Gabriel Julien Ouvrard
(Clisson 11/10/1770 - Londres
??/10/1846)
Le financier Gabriel Julien Ouvrard anime sous le Directoire un vaste
réseau d'affaires lié au commerce colonial et aux fournitures militaires : depuis ses
bureaux parisiens, il contrôle trois maisons de commerce à Brest, Nantes et Orléans, la
banque Gamba, Gay & Cie à Anvers et détient des participations importantes
dans trois sociétés parisiennes (Girardot & Cie, Rougemont & Cie,
Charlemagne & Cie). Il également l'associé de fournisseurs importants :
Vanlerberghe pour le blé, les frères Michel pour les fournitures militaires, Caroillon
et Roy pour l'acier et le bois. Depuis la fin de l'Ancien régime, Ouvrard est associé
aux armateurs bordelais Baour et Balguerie.
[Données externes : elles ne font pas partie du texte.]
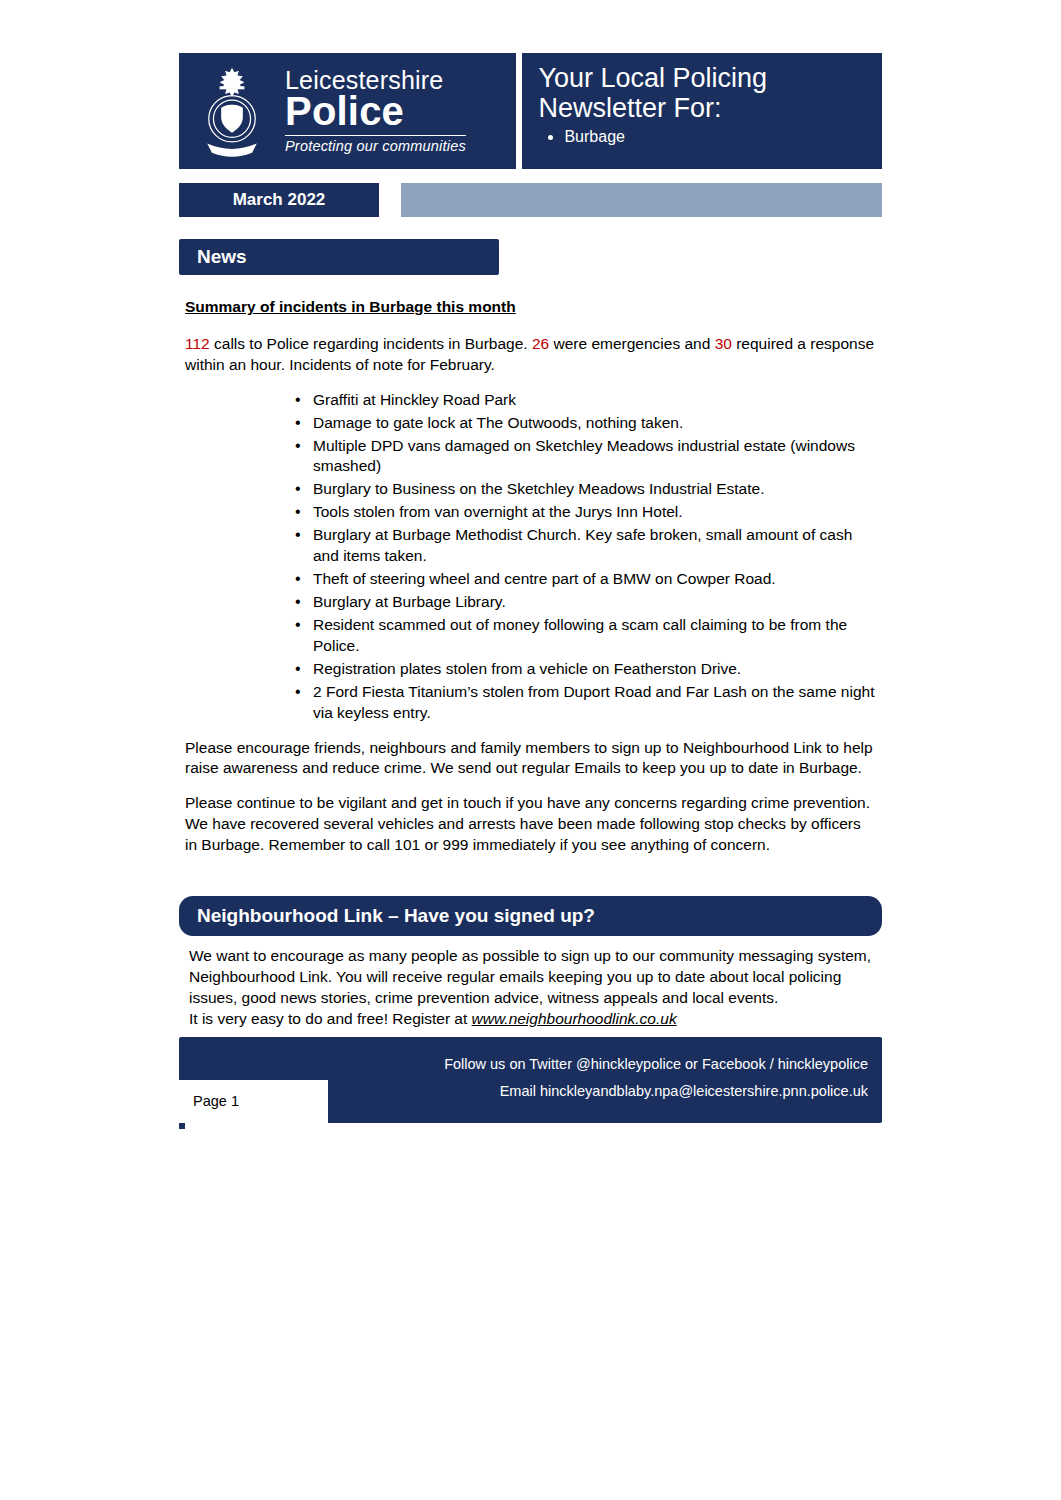Leicestershire
Police
Protecting our communities
Your Local Policing Newsletter For:
Burbage
March 2022
News
Summary of incidents in Burbage this month
112 calls to Police regarding incidents in Burbage. 26 were emergencies and 30 required a response within an hour. Incidents of note for February.
Graffiti at Hinckley Road Park
Damage to gate lock at The Outwoods, nothing taken.
Multiple DPD vans damaged on Sketchley Meadows industrial estate (windows smashed)
Burglary to Business on the Sketchley Meadows Industrial Estate.
Tools stolen from van overnight at the Jurys Inn Hotel.
Burglary at Burbage Methodist Church. Key safe broken, small amount of cash and items taken.
Theft of steering wheel and centre part of a BMW on Cowper Road.
Burglary at Burbage Library.
Resident scammed out of money following a scam call claiming to be from the Police.
Registration plates stolen from a vehicle on Featherston Drive.
2 Ford Fiesta Titanium’s stolen from Duport Road and Far Lash on the same night via keyless entry.
Please encourage friends, neighbours and family members to sign up to Neighbourhood Link to help raise awareness and reduce crime. We send out regular Emails to keep you up to date in Burbage.
Please continue to be vigilant and get in touch if you have any concerns regarding crime prevention. We have recovered several vehicles and arrests have been made following stop checks by officers in Burbage. Remember to call 101 or 999 immediately if you see anything of concern.
Neighbourhood Link – Have you signed up?
We want to encourage as many people as possible to sign up to our community messaging system, Neighbourhood Link. You will receive regular emails keeping you up to date about local policing issues, good news stories, crime prevention advice, witness appeals and local events.
It is very easy to do and free! Register at www.neighbourhoodlink.co.uk
Follow us on Twitter @hinckleypolice or Facebook / hinckleypolice
Email hinckleyandblaby.npa@leicestershire.pnn.police.uk
Page 1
En septembre 1798, il obtient la fourniture
générale des vivres de la Marine pour six ans : ce contrat de 64 millions de francs-or
fut passé au nom de son beau-frère Blanchard. Quelques mois plus tard, il reprend le
contrat de la flotte espagnole stationnée à Brest puis les fournitures de l'armée
d'Italie en 1799. Il est arrêté en janvier 1800 sur ordre du premier consul Bonaparte,
mais l'examen de ses comptes et de ses contrats (rédigés par son directeur juridique
Cambacérès) ne laisse apparaître aucune irrégularité. Ouvrard libéré, participe aux
approvisionnements de l'armée de Marengo et de l'armée d'Angleterre stationnée à
Boulogne ; il est également l'un des fondateurs de la Compagnie des Négociants
Réunis.
Après la crise de 1805, le Trésor public lui réclame la
somme de 141 millions de francs-or. En 1809, Ouvrard est emprisonné à Sainte-Pélagie
pour dette impayée et libéré trois mois plus tard. Comprenant que seule la paix
maritime peut ramener la croissance économique, il tente de négocier une paix secrète
avec l'Angleterre : ce projet mené avec Louis Bonaparte et Fouché lui vaut trois années
de prison. La Restauration lui rend ses biens et annule sa dette envers le Trésor : la
décision du duc de Richelieu, premier ministre de Louis XVIII, est sans doute motivée
par d'anciennes et fructueuses relations.